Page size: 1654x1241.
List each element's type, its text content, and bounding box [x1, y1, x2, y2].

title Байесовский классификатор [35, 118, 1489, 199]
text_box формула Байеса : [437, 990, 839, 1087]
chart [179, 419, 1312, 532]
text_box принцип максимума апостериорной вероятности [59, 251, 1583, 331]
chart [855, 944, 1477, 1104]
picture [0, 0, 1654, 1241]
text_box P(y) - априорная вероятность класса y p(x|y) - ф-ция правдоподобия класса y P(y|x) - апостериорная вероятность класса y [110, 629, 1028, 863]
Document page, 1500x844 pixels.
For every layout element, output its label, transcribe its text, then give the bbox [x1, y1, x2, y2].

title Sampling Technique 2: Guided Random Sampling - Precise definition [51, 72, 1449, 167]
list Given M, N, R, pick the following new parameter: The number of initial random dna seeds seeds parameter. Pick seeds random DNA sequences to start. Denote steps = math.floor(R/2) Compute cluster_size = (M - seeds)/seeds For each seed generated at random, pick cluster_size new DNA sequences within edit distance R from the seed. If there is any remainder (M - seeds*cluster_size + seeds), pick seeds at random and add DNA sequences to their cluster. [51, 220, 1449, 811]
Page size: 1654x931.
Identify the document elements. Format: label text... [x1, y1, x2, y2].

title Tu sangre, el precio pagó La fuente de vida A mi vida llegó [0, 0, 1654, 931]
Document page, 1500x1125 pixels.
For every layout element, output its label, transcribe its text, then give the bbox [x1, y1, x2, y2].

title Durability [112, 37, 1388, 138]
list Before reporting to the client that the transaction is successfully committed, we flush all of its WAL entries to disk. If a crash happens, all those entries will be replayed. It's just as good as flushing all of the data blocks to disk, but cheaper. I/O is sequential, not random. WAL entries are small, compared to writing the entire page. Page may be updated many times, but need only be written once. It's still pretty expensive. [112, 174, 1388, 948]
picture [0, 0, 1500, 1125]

○ ○ ○ ○ ○ ○ ○

WHAT TO PRODUCE: Could you rewrite only the records between the line holding "Document page, 1500x1125 pixels." and the line holding "title Durability [112, 37, 1388, 138]", inclusive, changing "transcribe" to "copy out" and keeping everything else the same?

WRITTEN RESPONSE:
Document page, 1500x1125 pixels.
For every layout element, output its label, copy out its text, then give the bbox [x1, y1, x2, y2].

title Durability [112, 37, 1388, 138]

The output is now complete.